Ireland is represented by three shorts: Thaddeus O’Sullivan’s “The Woman Who Married Clark Gable,” based on a Sean O’Faolain story; Kieran Hickey’s documentary “Short Story: Irish Cinema, 1945-1958” and Fergus Tighe’s “Clash of the Ash.” The first is a lovely period piece in which Bob Hoskins plays a Dublin factory worker who grows a mustache, which leads his pious Catholic wife (Brenda Fricker) to confuse him in her fantasies with her screen idol, Clark Gable. The second is a heartfelt account of the dashed hopes of creating an Irish cinema after World War II. The sad irony is that it is hard to see the thwarted promise Hickey discovers in various film makers largely restricted to turning out “audio visual aid”-type instructional films; happily, Ireland is now producing some fine features.
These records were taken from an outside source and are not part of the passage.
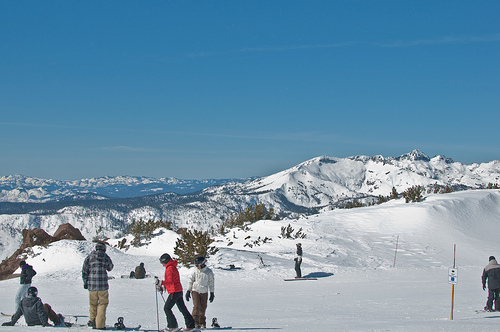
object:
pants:
[190, 290, 209, 330]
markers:
[448, 240, 459, 322]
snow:
[403, 301, 456, 326]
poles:
[152, 279, 159, 332]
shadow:
[298, 270, 334, 278]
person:
[0, 287, 66, 328]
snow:
[53, 290, 80, 311]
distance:
[10, 169, 131, 193]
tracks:
[366, 252, 393, 261]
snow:
[450, 200, 498, 232]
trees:
[111, 217, 226, 235]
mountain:
[173, 152, 500, 236]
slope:
[0, 248, 273, 332]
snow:
[251, 291, 290, 307]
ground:
[0, 261, 500, 331]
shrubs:
[233, 202, 271, 221]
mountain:
[0, 175, 314, 259]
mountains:
[0, 170, 292, 199]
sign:
[448, 266, 459, 284]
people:
[7, 237, 500, 330]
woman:
[154, 252, 194, 331]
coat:
[161, 260, 183, 294]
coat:
[186, 267, 215, 294]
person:
[187, 257, 217, 329]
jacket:
[81, 249, 114, 291]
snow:
[56, 273, 79, 286]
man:
[481, 256, 500, 311]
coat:
[483, 259, 500, 289]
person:
[295, 243, 303, 278]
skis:
[282, 277, 319, 281]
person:
[130, 262, 146, 279]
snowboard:
[121, 273, 151, 279]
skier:
[157, 252, 192, 332]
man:
[80, 243, 116, 331]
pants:
[84, 289, 110, 329]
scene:
[0, 10, 500, 332]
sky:
[0, 0, 500, 185]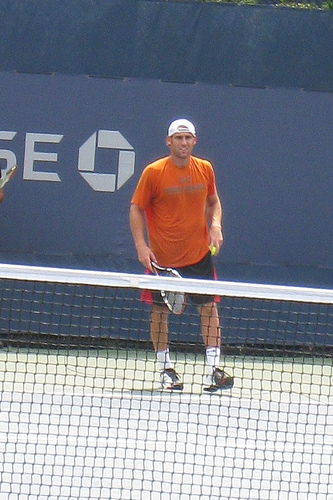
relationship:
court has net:
[4, 347, 332, 498] [2, 262, 331, 492]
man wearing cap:
[126, 117, 236, 399] [164, 115, 201, 141]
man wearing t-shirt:
[126, 117, 236, 399] [128, 154, 219, 272]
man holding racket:
[126, 117, 236, 399] [147, 259, 190, 322]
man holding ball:
[126, 117, 236, 399] [206, 241, 221, 259]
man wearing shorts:
[126, 117, 236, 399] [133, 248, 223, 309]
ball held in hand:
[206, 241, 221, 259] [208, 220, 226, 254]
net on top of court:
[2, 262, 331, 492] [4, 347, 332, 498]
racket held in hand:
[147, 259, 190, 322] [130, 239, 159, 273]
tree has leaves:
[202, 1, 332, 14] [202, 2, 332, 14]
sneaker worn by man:
[156, 362, 187, 396] [126, 117, 236, 399]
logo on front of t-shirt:
[156, 173, 208, 211] [128, 154, 219, 272]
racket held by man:
[147, 259, 190, 322] [126, 117, 236, 399]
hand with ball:
[208, 220, 226, 254] [206, 241, 221, 259]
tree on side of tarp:
[202, 1, 332, 14] [3, 1, 331, 353]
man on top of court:
[126, 117, 236, 399] [4, 347, 332, 498]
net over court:
[2, 262, 331, 492] [4, 347, 332, 498]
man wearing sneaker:
[126, 117, 236, 399] [156, 362, 187, 396]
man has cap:
[126, 117, 236, 399] [164, 115, 201, 141]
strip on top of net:
[2, 260, 332, 318] [2, 262, 331, 492]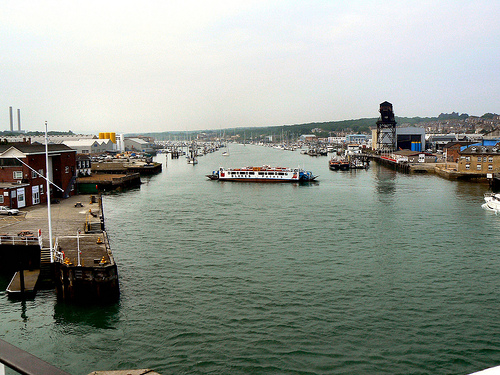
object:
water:
[199, 233, 423, 358]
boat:
[203, 161, 322, 188]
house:
[0, 142, 46, 213]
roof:
[61, 139, 113, 148]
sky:
[148, 31, 346, 103]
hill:
[314, 109, 481, 132]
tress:
[436, 112, 448, 130]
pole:
[38, 119, 59, 267]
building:
[0, 128, 102, 216]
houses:
[85, 127, 127, 151]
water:
[14, 133, 484, 368]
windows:
[228, 169, 235, 177]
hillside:
[264, 117, 434, 132]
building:
[70, 153, 93, 181]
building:
[374, 99, 399, 156]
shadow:
[373, 158, 398, 198]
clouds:
[68, 22, 180, 55]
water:
[142, 191, 473, 343]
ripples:
[216, 257, 390, 345]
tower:
[372, 101, 400, 159]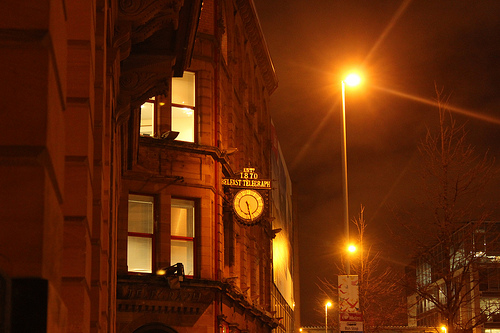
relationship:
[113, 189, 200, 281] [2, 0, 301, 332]
window on building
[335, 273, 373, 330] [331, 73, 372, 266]
sign on lamp post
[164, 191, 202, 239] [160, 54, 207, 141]
light in window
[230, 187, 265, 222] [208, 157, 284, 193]
clock on sign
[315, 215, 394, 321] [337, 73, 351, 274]
bare tree next to lamp post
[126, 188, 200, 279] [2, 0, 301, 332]
window on building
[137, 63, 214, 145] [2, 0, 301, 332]
window on building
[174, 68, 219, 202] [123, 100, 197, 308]
lights showing through window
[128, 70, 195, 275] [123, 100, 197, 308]
window lights showing through window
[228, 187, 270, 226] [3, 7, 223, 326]
clock attached to building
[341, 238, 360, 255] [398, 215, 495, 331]
lights are in building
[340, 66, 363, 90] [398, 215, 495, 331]
lights are in building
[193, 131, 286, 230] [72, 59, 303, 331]
clock face on side of building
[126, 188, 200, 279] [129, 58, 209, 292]
window on side of building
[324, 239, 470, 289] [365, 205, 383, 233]
tree branches with no leaves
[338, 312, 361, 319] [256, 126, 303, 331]
writing on side of building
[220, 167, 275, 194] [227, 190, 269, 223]
sign with clock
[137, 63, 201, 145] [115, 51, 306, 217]
window on second story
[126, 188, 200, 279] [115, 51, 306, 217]
window on second story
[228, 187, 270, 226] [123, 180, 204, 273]
clock next to window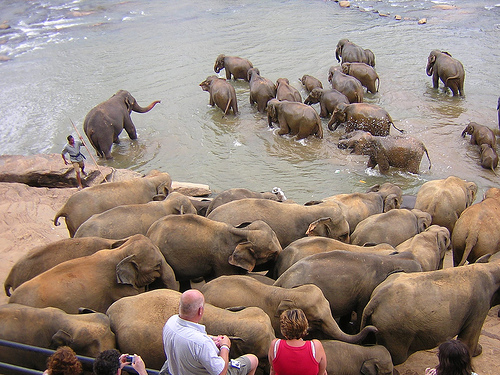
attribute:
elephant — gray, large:
[82, 89, 161, 160]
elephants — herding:
[4, 170, 499, 373]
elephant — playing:
[338, 131, 431, 175]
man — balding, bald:
[163, 288, 259, 374]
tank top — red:
[271, 338, 321, 374]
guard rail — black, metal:
[0, 339, 54, 357]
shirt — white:
[163, 313, 225, 374]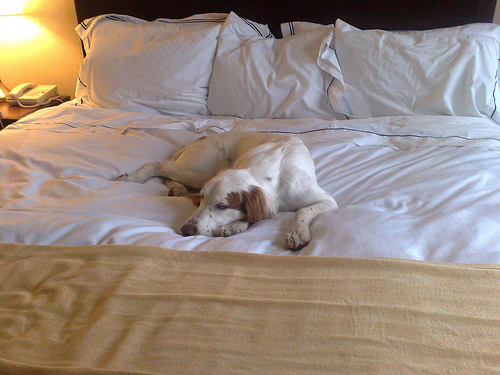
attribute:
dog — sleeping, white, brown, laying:
[110, 130, 338, 251]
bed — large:
[0, 0, 499, 373]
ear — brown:
[243, 186, 271, 224]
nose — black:
[181, 227, 198, 237]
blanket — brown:
[0, 242, 499, 374]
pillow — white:
[74, 13, 229, 117]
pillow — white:
[208, 9, 347, 122]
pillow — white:
[334, 17, 499, 120]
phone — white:
[6, 82, 65, 108]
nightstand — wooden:
[0, 95, 70, 132]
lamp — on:
[0, 81, 11, 102]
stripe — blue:
[492, 60, 499, 124]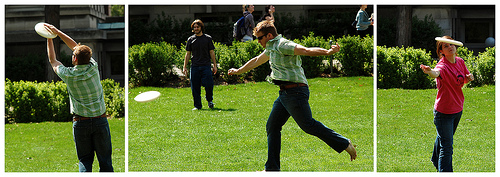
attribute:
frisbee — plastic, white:
[36, 22, 60, 42]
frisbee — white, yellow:
[433, 37, 469, 50]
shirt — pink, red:
[436, 59, 472, 113]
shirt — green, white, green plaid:
[261, 39, 309, 86]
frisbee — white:
[133, 90, 161, 102]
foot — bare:
[346, 140, 362, 164]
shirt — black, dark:
[183, 36, 216, 69]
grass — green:
[132, 102, 263, 169]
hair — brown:
[192, 20, 209, 27]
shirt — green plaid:
[61, 62, 111, 121]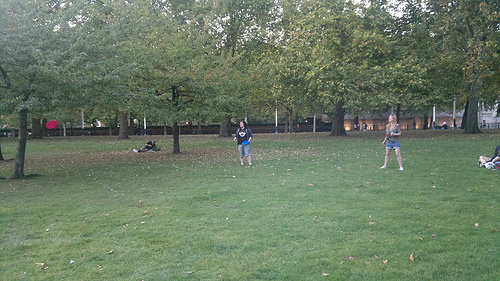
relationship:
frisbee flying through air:
[39, 110, 64, 135] [204, 109, 292, 141]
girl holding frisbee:
[233, 119, 253, 166] [240, 139, 250, 147]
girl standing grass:
[233, 119, 253, 166] [1, 127, 498, 279]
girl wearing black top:
[233, 119, 253, 166] [233, 126, 252, 144]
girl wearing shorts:
[379, 114, 404, 171] [380, 128, 410, 150]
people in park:
[234, 114, 404, 171] [3, 1, 498, 279]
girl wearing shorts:
[233, 119, 253, 166] [239, 137, 402, 154]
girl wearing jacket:
[233, 119, 253, 166] [219, 126, 254, 144]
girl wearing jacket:
[233, 119, 253, 166] [235, 126, 254, 145]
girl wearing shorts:
[211, 114, 299, 175] [209, 137, 260, 151]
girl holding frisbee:
[233, 119, 253, 166] [235, 135, 259, 149]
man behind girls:
[145, 140, 156, 153] [130, 135, 155, 154]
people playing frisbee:
[225, 114, 408, 176] [41, 118, 61, 130]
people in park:
[225, 114, 408, 176] [3, 1, 498, 279]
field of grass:
[5, 127, 484, 275] [1, 127, 498, 279]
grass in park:
[1, 127, 498, 279] [3, 1, 498, 279]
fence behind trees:
[7, 121, 427, 133] [253, 25, 339, 87]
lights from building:
[343, 120, 353, 133] [334, 106, 421, 133]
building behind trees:
[334, 106, 421, 133] [4, 3, 484, 180]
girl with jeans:
[375, 114, 417, 172] [385, 138, 400, 149]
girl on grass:
[375, 114, 417, 172] [1, 127, 498, 279]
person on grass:
[474, 142, 499, 169] [1, 127, 498, 279]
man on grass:
[145, 140, 156, 153] [1, 127, 498, 279]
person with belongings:
[474, 142, 499, 169] [146, 145, 163, 152]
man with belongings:
[145, 140, 156, 153] [485, 158, 497, 171]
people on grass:
[131, 137, 164, 154] [1, 127, 498, 279]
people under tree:
[132, 140, 157, 152] [73, 14, 191, 156]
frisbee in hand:
[239, 138, 251, 147] [245, 137, 250, 141]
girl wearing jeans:
[379, 114, 404, 171] [384, 139, 400, 148]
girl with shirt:
[379, 114, 404, 171] [383, 128, 401, 139]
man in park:
[132, 139, 159, 154] [3, 1, 498, 279]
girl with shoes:
[379, 114, 404, 171] [375, 161, 407, 172]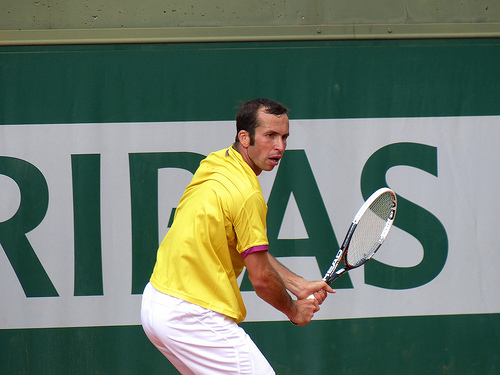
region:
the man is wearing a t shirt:
[151, 146, 275, 318]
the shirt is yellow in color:
[156, 142, 273, 327]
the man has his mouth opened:
[266, 150, 282, 167]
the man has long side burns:
[246, 127, 257, 148]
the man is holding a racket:
[278, 188, 398, 330]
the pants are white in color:
[133, 280, 288, 374]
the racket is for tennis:
[300, 189, 400, 318]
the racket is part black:
[317, 220, 383, 286]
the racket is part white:
[351, 180, 398, 245]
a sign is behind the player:
[1, 108, 496, 339]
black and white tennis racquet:
[326, 168, 414, 296]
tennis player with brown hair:
[216, 82, 298, 182]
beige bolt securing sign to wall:
[306, 20, 339, 42]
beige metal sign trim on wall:
[0, 22, 298, 45]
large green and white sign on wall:
[0, 39, 141, 374]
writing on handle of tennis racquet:
[324, 245, 346, 282]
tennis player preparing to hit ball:
[147, 71, 437, 373]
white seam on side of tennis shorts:
[221, 333, 251, 373]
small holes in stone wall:
[144, 3, 249, 22]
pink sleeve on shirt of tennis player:
[229, 234, 271, 264]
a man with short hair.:
[223, 78, 317, 183]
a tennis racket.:
[286, 170, 427, 327]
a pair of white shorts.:
[127, 278, 289, 370]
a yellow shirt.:
[132, 133, 292, 328]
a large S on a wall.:
[355, 126, 460, 296]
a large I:
[60, 133, 115, 320]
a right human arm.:
[235, 230, 330, 330]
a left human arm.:
[247, 245, 342, 332]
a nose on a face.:
[270, 131, 287, 157]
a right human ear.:
[233, 115, 254, 155]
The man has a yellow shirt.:
[140, 129, 265, 303]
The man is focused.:
[142, 58, 384, 370]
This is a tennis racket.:
[305, 169, 425, 314]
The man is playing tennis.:
[80, 72, 444, 367]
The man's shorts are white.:
[128, 278, 272, 373]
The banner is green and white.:
[26, 60, 163, 350]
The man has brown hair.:
[226, 77, 284, 154]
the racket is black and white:
[331, 189, 416, 302]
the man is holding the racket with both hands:
[280, 266, 360, 348]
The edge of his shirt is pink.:
[235, 227, 285, 269]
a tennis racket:
[338, 189, 402, 269]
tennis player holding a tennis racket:
[289, 268, 334, 330]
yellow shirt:
[163, 165, 230, 313]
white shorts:
[152, 303, 232, 373]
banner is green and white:
[3, 60, 136, 371]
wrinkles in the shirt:
[203, 171, 242, 204]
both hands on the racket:
[288, 273, 333, 325]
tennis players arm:
[247, 268, 298, 308]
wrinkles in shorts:
[182, 323, 233, 358]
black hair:
[241, 108, 261, 129]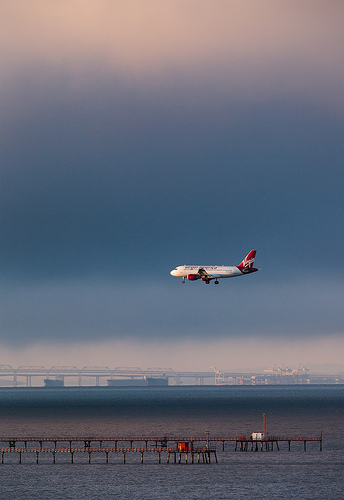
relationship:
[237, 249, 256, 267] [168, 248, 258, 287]
wing on jet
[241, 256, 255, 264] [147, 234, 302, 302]
stripe on plane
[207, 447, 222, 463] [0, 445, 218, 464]
post on dock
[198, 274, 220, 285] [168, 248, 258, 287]
landing wheels are on jet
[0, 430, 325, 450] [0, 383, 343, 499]
docks in ocean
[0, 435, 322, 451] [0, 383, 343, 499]
dock near in ocean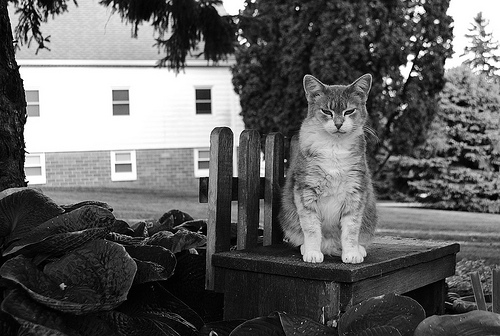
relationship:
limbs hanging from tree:
[158, 5, 260, 82] [0, 4, 257, 199]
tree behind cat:
[222, 2, 464, 174] [279, 77, 384, 272]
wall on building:
[24, 147, 199, 193] [6, 0, 267, 202]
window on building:
[111, 89, 130, 116] [6, 0, 267, 202]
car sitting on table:
[276, 72, 381, 263] [207, 237, 462, 331]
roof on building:
[2, 0, 251, 70] [5, 0, 265, 192]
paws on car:
[298, 245, 368, 265] [276, 72, 381, 263]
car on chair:
[276, 72, 381, 263] [195, 125, 460, 327]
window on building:
[23, 90, 41, 118] [28, 25, 242, 203]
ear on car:
[302, 73, 324, 95] [276, 72, 381, 263]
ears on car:
[299, 68, 375, 97] [276, 72, 381, 263]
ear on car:
[299, 70, 324, 95] [283, 67, 390, 269]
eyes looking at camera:
[325, 108, 357, 117] [1, 49, 457, 265]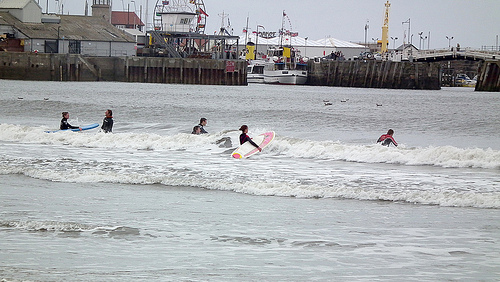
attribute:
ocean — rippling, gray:
[279, 140, 499, 280]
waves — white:
[106, 103, 473, 223]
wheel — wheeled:
[256, 133, 307, 163]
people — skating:
[55, 98, 404, 150]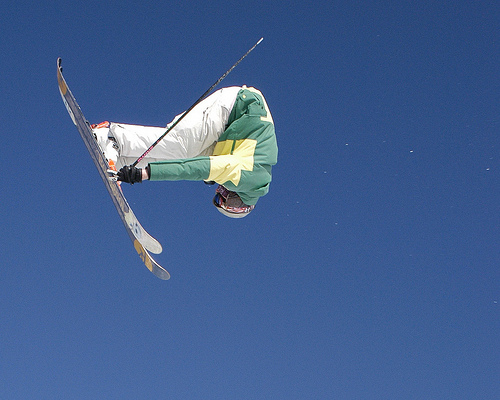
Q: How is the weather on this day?
A: It is clear.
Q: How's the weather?
A: It is clear.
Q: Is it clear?
A: Yes, it is clear.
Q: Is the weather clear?
A: Yes, it is clear.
The third is a warm but unflinching vignette about a high school student (William Heffernan), a natural athlete who gradually rebels against the secure future his parents and his coach have mapped out for him. This trio screens Saturday at 3:30 and 9.

Jos Stelling’s “The Pointsman” (Sunday at 1 and 7) is a taut, high-style stunner, a psychological study of the uneasy relationship that develops between the ungainly operator (Jim van der Woude) of a remote Dutch switching station and an elegant French-speaking blonde (Stephane Excoffier) who mistakenly alights from a train there. It’s a kind of variation on William Wyler’s “The Collector.” Stelling will be present.

Like “Family Business,” Manfred Stelzer’s “The Chinese Are Coming” has a wide appeal. It’s a gemuetlich comedy about the impact of a contingent of Chinese who come to a Bavarian town to purchase the machinery of an obsolete textile factory. It inevitably brings to mind Ron Howard’s “Gung Ho,” but happily in tone it’s closer to Bill Forsyth’s “Local Hero.” Stelzer will appear at the screenings.